[[ Data shown, beginning ]]

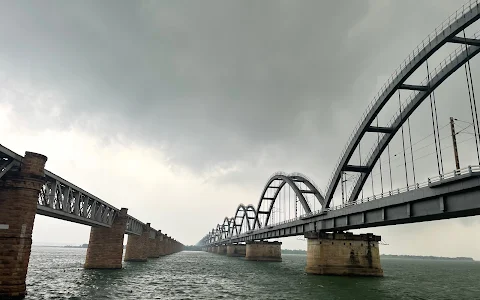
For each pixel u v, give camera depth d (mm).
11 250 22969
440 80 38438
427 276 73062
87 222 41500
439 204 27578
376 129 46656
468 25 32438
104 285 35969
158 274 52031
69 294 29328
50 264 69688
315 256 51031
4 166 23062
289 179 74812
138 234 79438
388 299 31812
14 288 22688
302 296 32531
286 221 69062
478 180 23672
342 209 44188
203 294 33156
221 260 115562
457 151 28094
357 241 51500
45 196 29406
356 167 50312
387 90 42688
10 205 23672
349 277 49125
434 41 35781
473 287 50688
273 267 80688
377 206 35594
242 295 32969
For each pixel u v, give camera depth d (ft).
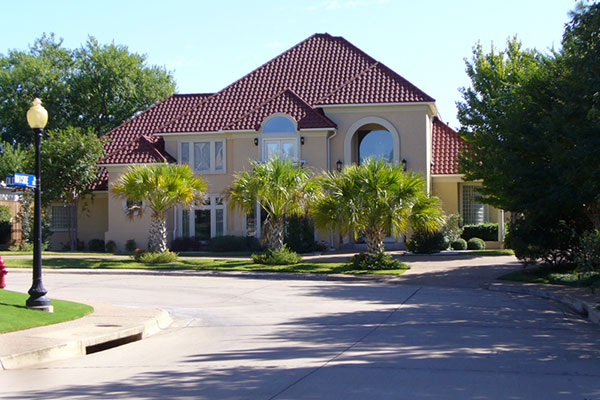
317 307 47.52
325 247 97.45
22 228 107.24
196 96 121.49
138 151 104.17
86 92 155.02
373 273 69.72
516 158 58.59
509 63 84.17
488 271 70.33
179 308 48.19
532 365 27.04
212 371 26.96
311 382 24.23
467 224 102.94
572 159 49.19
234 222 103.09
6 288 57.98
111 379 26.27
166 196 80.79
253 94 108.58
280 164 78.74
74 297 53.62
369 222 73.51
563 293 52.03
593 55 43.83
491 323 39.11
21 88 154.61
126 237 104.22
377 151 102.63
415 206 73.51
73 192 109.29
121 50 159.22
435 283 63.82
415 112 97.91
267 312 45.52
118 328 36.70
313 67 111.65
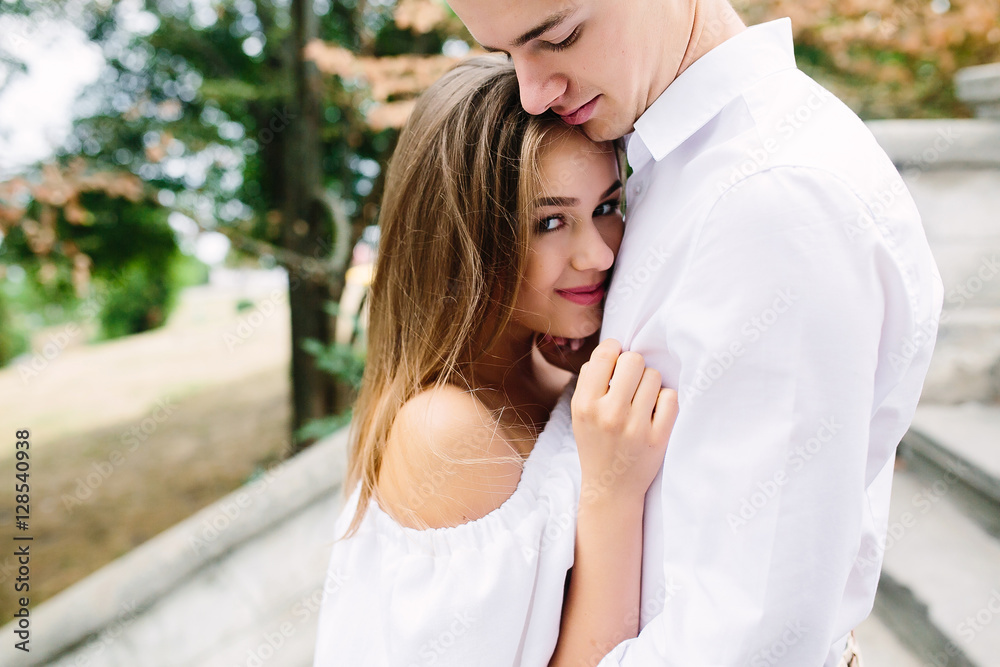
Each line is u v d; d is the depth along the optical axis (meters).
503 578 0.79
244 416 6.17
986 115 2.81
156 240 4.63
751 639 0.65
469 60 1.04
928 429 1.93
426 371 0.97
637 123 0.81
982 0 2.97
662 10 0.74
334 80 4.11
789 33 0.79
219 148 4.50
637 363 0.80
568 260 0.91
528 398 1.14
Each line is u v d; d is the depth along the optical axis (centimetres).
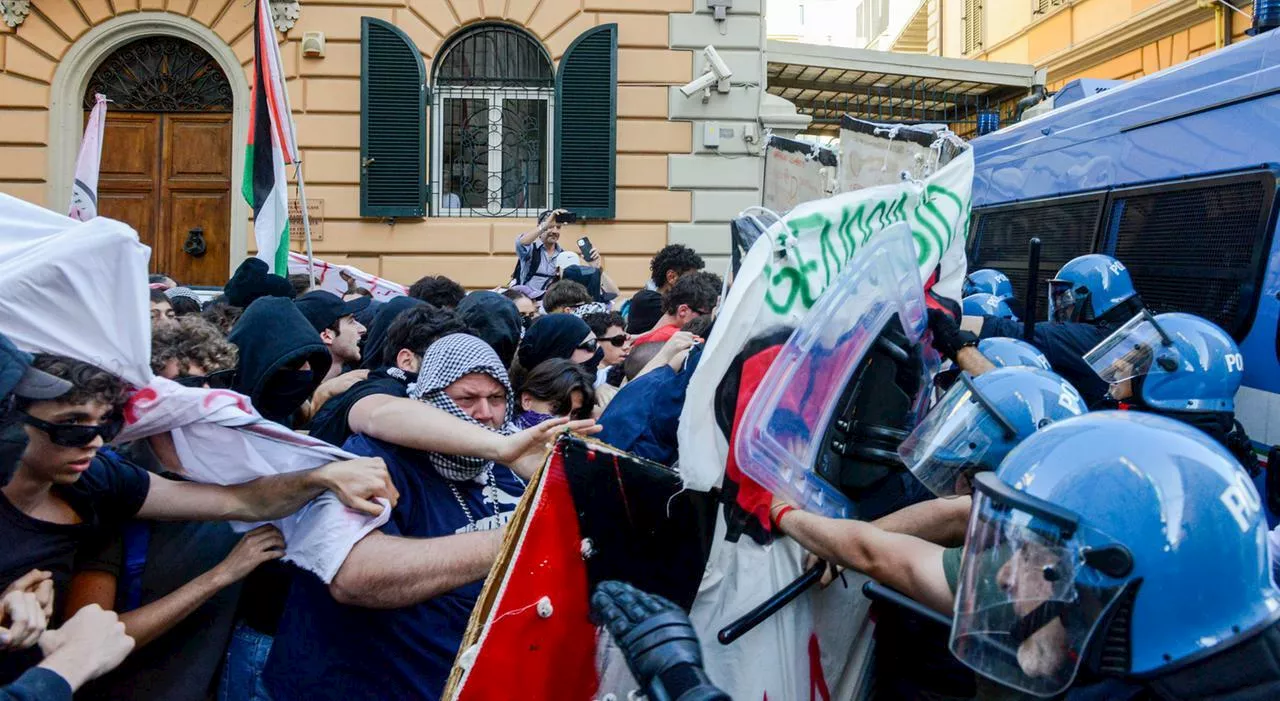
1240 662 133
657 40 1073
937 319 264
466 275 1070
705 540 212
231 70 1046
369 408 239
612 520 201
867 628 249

[[ Data shown, end ]]

**Task statement:**
Your reply should be the entries copied exactly, with all images omitted.

**Task result:**
For each pixel u v, give camera depth d (mm).
11 250 22969
440 80 38438
427 276 73062
87 222 41500
439 204 27578
376 129 46656
468 25 32438
104 285 35969
158 274 52031
69 294 29328
50 264 69688
315 256 51031
4 166 23062
289 179 74812
138 234 79438
388 299 31812
14 288 22688
302 296 32531
286 221 69062
478 180 23672
342 209 44188
203 294 33156
221 260 115562
457 151 28094
357 241 51500
45 196 29406
356 167 50312
387 90 42688
10 205 23672
349 277 49125
434 41 35781
473 287 50688
273 267 80688
377 206 35594
242 295 32969
For each pixel u v, give camera depth d (ft).
317 307 47.52
325 247 97.45
22 228 107.24
196 96 121.49
138 151 104.17
86 92 155.02
373 273 69.72
516 158 58.59
509 63 84.17
488 271 70.33
179 308 48.19
532 365 27.04
212 371 26.96
311 382 24.23
467 224 102.94
572 159 49.19
234 222 103.09
6 288 57.98
111 379 26.27
166 196 80.79
253 94 108.58
280 164 78.74
74 297 53.62
369 222 73.51
563 293 52.03
593 55 43.83
491 323 39.11
21 88 154.61
126 237 104.22
377 151 102.63
415 206 73.51
73 192 109.29
121 50 159.22
435 283 63.82
415 112 97.91
267 312 45.52
118 328 36.70
313 67 111.65
Each line is u v d; d is the depth along the optical axis (meters).
503 578 0.79
244 416 6.17
986 115 2.81
156 240 4.63
751 639 0.65
469 60 1.04
928 429 1.93
426 371 0.97
637 123 0.81
982 0 2.97
662 10 0.74
334 80 4.11
789 33 0.79
219 148 4.50
637 363 0.80
568 260 0.91
528 398 1.14
Each line is u v d; d is the depth along the optical axis (centimetres).
1240 662 133
657 40 1073
937 319 264
466 275 1070
705 540 212
231 70 1046
369 408 239
612 520 201
867 628 249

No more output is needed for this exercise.